It's a Century 2 HP pump motor and it is cap start/cap run not permanent split? What is the frame number?
 
Peter,
Thanks for that info. I will look into it. The capacitors where just replaced with the same part number that they came with: identical to the factory ones that where installed. I have one more run capacitor at the same 165 V rating. I will try this at 115 V and see if it works. All be it the capacitor would still be short 7.5 V. If this works, I will look for the larger capacitor to run it at 240 V.
Will this make a difference on the start cap?
Thanks again for your time and info.
I'll let everyone know how I make out.
 

kwired

Electron manager
Location
NE Nebraska
dual volt motor simply puts windings in series for use at the high voltage and in parallel for the low voltage. Aux winding often is connected in parallel at low volts but to the "midpoint" at high volts so it will still see approximately same voltage either way, that is how same capacitor will work on either input voltage configuration.

Is your motor getting to normal operating speed? If so is there excessive load? This presuming you only changed the motor but are driving same load.

Did you measure voltage and current when running to make sure they are within range they should be?

Is pump/motor sized properly to begin with? If voltage is within tolerance but current is high, might be undersized for the job. Could even be something as simple as you have a 3450 RPM motor but driving a pump designed to operate at 1750 RPM, that extra speed would demand a lot of extra load out of the motor
 

paulengr

Senior Member
Pretty obvious. A starting capacitor is only rated to energize for a few seconds. The most common problem with an old one is they dry out and fail after about 5-10 years. That’s new so moving on. The second problem is there needs to be a switch to disconnect it once the motor starts running, usually either a centrifugal switch in the motor itself, a timer, or a potential relay. Whichever one you have, it has probably failed and that’s your problem.

--- Extracted material ---
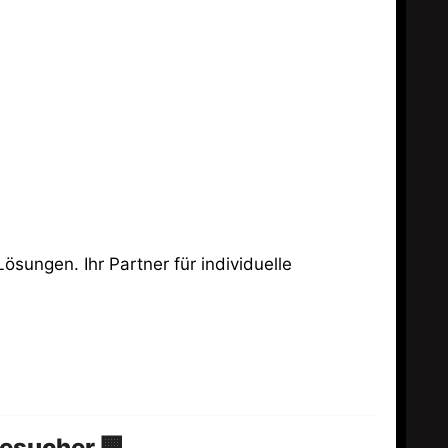
esucher 🏢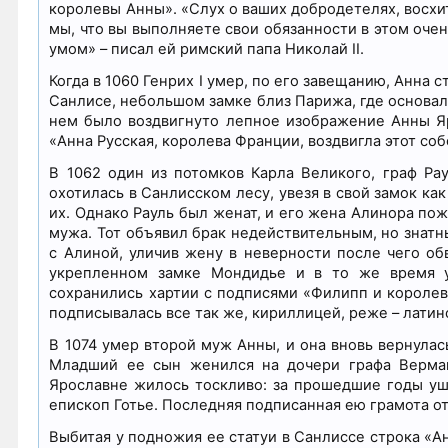
королевы Анны». «Слух о ваших добродетелях, восхи
мы, что вы выполняете свои обязанности в этом оче
умом» – писал ей римский папа Николай II.
Когда в 1060 Генрих I умер, по его завещанию, Анна
Санлисе, небольшом замке близ Парижа, где основал
нем было воздвигнуто лепное изображение Анны Яр
«Анна Русская, королева Франции, воздвигла этот соб
В 1062 один из потомков Карла Великого, граф Рау
охотилась в Санлисском лесу, увезя в свой замок к
их. Однако Рауль был женат, и его жена Алинора по
мужа. Тот объявил брак недействительным, но знатн
с Алиной, уличив жену в неверности после чего об
укрепленном замке Мондидье и в то же время у
сохранились хартии с подписями «Филипп и королева
подписывалась все так же, кириллицей, реже – латин
В 1074 умер второй муж Анны, и она вновь вернулас
Младший ее сын женился на дочери графа Верманд
Ярославне жилось тоскливо: за прошедшие годы ушл
епископ Готье. Последняя подписанная ею грамота от
Выбитая у подножия ее статуи в Санлиссе строка «А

--- Tasks and exercises ---
1 – Translate this sentence from the pump motor discussion into Spanish: "A starting capacitor is only rated to energize for a few seconds."
2 – In the pump motor discussion, how does a dual-voltage motor connect its windings for use at the high voltage?
3 – Write the next part of the pump motor discussion, picking up after its final sentence.

--- Responses to the tasks ---
1 – Un capacitor de arranque solo está diseñado para energizarse durante unos pocos segundos.

2 – It puts the windings in series.

3 –
Run capacitors generally last much longer and are designed for continuous operation. They usually fail over time from power issues (surges).

At roughly $20 each for each of the two capacitors and $50 for the potential relay often its cheaper just to replace all three than to try to diagnose it but there are several simple ways to verify everythjng. Single phase motors though are cheap and irritating to work on.
 

paulengr

Senior Member
Pretty obvious that everything you just said was covered either by the OP or by the discussion that followed.

Got anything new to ad?

Again was the switch (centrifugal switch or potential relay) checked? If it stays in circuit the motor runs slow until the starting capacitor blows up.